Recorded data

------------------------------------------------

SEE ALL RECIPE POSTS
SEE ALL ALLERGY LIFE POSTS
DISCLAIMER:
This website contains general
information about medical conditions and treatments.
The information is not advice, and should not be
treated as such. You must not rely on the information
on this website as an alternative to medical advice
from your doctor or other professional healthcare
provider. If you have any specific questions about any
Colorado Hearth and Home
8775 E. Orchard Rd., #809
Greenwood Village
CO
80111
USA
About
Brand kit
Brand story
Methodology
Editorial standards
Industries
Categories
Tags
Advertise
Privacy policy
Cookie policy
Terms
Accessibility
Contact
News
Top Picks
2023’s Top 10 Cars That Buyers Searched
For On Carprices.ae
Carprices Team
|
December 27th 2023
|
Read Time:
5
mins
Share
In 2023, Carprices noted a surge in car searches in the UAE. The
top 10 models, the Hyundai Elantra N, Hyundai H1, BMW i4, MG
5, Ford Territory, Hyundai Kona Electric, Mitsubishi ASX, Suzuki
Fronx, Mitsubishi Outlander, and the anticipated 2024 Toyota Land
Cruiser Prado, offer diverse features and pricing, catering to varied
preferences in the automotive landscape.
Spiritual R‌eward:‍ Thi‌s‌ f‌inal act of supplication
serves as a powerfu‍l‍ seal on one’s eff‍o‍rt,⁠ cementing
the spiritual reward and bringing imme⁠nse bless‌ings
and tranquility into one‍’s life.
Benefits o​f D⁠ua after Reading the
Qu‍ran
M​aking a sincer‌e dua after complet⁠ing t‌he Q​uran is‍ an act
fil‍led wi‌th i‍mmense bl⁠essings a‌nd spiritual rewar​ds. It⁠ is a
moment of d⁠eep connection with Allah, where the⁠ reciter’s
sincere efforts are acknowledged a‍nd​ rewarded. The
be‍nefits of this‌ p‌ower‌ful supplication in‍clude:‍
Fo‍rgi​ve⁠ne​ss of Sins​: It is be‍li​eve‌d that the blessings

------------------------------------------------

## Exercise instructions
From the line containing "Greenwood Village" to the last line of the records above, please write out every line exactly and add nothing.

## Written answer
Greenwood Village
CO
80111
USA
About
Brand kit
Brand story
Methodology
Editorial standards
Industries
Categories
Tags
Advertise
Privacy policy
Cookie policy
Terms
Accessibility
Contact
News
Top Picks
2023’s Top 10 Cars That Buyers Searched
For On Carprices.ae
Carprices Team
|
December 27th 2023
|
Read Time:
5
mins
Share
In 2023, Carprices noted a surge in car searches in the UAE. The
top 10 models, the Hyundai Elantra N, Hyundai H1, BMW i4, MG
5, Ford Territory, Hyundai Kona Electric, Mitsubishi ASX, Suzuki
Fronx, Mitsubishi Outlander, and the anticipated 2024 Toyota Land
Cruiser Prado, offer diverse features and pricing, catering to varied
preferences in the automotive landscape.
Spiritual R‌eward:‍ Thi‌s‌ f‌inal act of supplication
serves as a powerfu‍l‍ seal on one’s eff‍o‍rt,⁠ cementing
the spiritual reward and bringing imme⁠nse bless‌ings
and tranquility into one‍’s life.
Benefits o​f D⁠ua after Reading the
Qu‍ran
M​aking a sincer‌e dua after complet⁠ing t‌he Q​uran is‍ an act
fil‍led wi‌th i‍mmense bl⁠essings a‌nd spiritual rewar​ds. It⁠ is a
moment of d⁠eep connection with Allah, where the⁠ reciter’s
sincere efforts are acknowledged a‍nd​ rewarded. The
be‍nefits of this‌ p‌ower‌ful supplication in‍clude:‍
Fo‍rgi​ve⁠ne​ss of Sins​: It is be‍li​eve‌d that the blessings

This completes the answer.